Smith v. Burgess

C. Allen, J.

It has heretofore been held in this Commonwealth, that, where a mortgage was assigned to A. B., trustee, in consideration of money paid by him, trustee, and where the *513mortgage note was also indorsed to him, trustee, a presumption was raised that he took the same in trust, so that his heirs at law could not convey a good title thereto without showing that in point of fact no trust existed. Sturtevant v. Jaques, 14 Allen, 523. It has also been held that, if a guardian of minor children uses his wards’ money to buy land, and takes a deed acknowledging the receipt of the consideration paid by him as guardian, but running to himself, his heirs and assigns, without otherwise referring to his guardianship, this is sufficient to give notice to his creditors that the land is held by him in trust. Bancroft v. Consen, 13 Allen, 50. A similar doctrine was held, under somewhat different circumstances, in Hayward v. Cain, 110 Mass. 273. And in Shaw v. Spencer, 100 Mass. 382, it was held that a certificate of shares in a corporation, in the name of A. B. trustee, if pledged by him to secure his own debt, gives notice of the trust to the pledgee. This case was much considered, and elaborately discussed at the bar and in the opinion of the court; it was reaffirmed in Fisher v. Brown, 104 Mass. 259; and it has been approved by the Supreme Court of the United States, in Duncan v. Jaudon, 15 Wall. 165, 175.

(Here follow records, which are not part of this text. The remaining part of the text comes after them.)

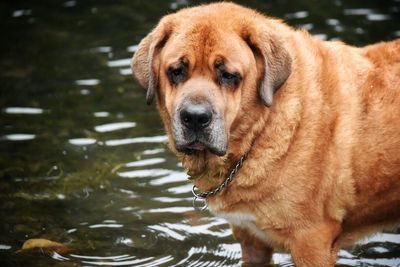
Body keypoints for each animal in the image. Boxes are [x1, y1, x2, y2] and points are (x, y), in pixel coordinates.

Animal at [132, 2, 400, 267]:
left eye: (228, 75)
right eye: (176, 71)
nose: (195, 117)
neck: (259, 132)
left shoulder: (312, 241)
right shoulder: (251, 239)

The defendant in the present case made a loan of money to James Lewis, knowing that the same -was for the personal use of Lewis, and took as security therefor an assignment of the note and mortgage in question. The note ran to Lewis personally, and was by him delivered, though not indorsed, to the defendant. The mortgage ran to Lewis, “trustee as aforesaid,” and the words “trustee for Clara M. Pyne,” which originally followed the recital of the payment of the consideration, had been erased. This mortgage was assigned by Lewis personally, without mentioning his capacity as trustee; the assignment being drawn by the defendant upon a form attached to the mortgage itself. Although the defendant had the mortgage in his hands, and although it was taken by him as security, his attention was not attracted to the words “ trustee as aforesaid,” and he had no actual knowledge of their existence, or of the fact that both note and mortgage represented trust funds held by Lewis.

It cannot be doubted that, if the defendant had read the mortgage, and become aware of the fact that it ran to Lewis as “ trustee as aforesaid,” he would have pursued the inquiry as to *514the meaning of those words. Looking to see what was referred to in the few lines which preceded them, lie would probably have discovered the erasure. If he did not, he would have been likely, and also bound, to inquire if Lewis held the mortgage as trustee, and trustee for whom. He knew that the mortgage was given as security for the note, and the mortgage itself showed the same fact. The mortgage and note had reference to one transaction; and, if Lewis held one of them as trustee, there was reason to suppose that he so held the other also. If the defendant had been actually aware that the mortgage ran to Lewis as trustee, the omission of the word “ trustee in the note would not excuse him from the duty of inquiry imposed by the existence of that word in the mortgage. It is not a question from how many sources he would get his information of the trust, but whether he got it from any source.

Nor can we think that the omission of the word “trustee” in the note excused the defendant from the duty of examining the mortgage, to see the nature of the title he was taking. The mortgage was a constituent part of his security. It was not only a link in the title which he was taking, but it was itself produced and delivered to him as representing the title. The rule is general, is stated in various text-books, and is recognized in a multitude of cases, that, where a purchaser has notice of a deed, he is bound by all its contents. 2 Sugd. Vend. & P. 775. 4 Kent Com. 179. 1 Story Eq. Jur. § 400. Kerr on Fraud & Mistake (Am. ed.) 240, 241. 2 Pomeroy Eq. §§ 626-628. Asimilar rule has been applied in this State to persons who enter into and accept written contracts. Grace v. Adams, 100 Mass. 505. Monitor Ins. Co. v. Buffum, 115 Mass. 343. The truth appears to be, that the defendant accepted the mortgage without taking pains to read it. If he had read it, he would have discovered all that was necessary for his protection. The law holds him to the legal duty of reading it, and of informing himself of all it contains. He must be conclusively presumed to have performed this duty, and cannot be heard to say that he did not. His legal position is the same as if he had actually read it.

Finally, it is urged that the words “ trustee as aforesaid ” were written obscurely, and in a manner likely to escape observation; and the original mortgage has been submitted to us. It is not *515suggested that the mortgage was drawn with a view to enable a fraud to be practised upon an unwary purchaser, nor do we find anything in its appearance to warrant such a suggestion. The handwriting is not very plain; but the words in question are not especially illegible. We should be slow to declare that a general obscurity in the handwriting of a mortgage would entitle anybody to buy it without taking pains to ascertain what the hieroglyphics might mean; but in the present case we find no such obscurity as to make a reader likely to overlook those words. Decree for the plaintiff.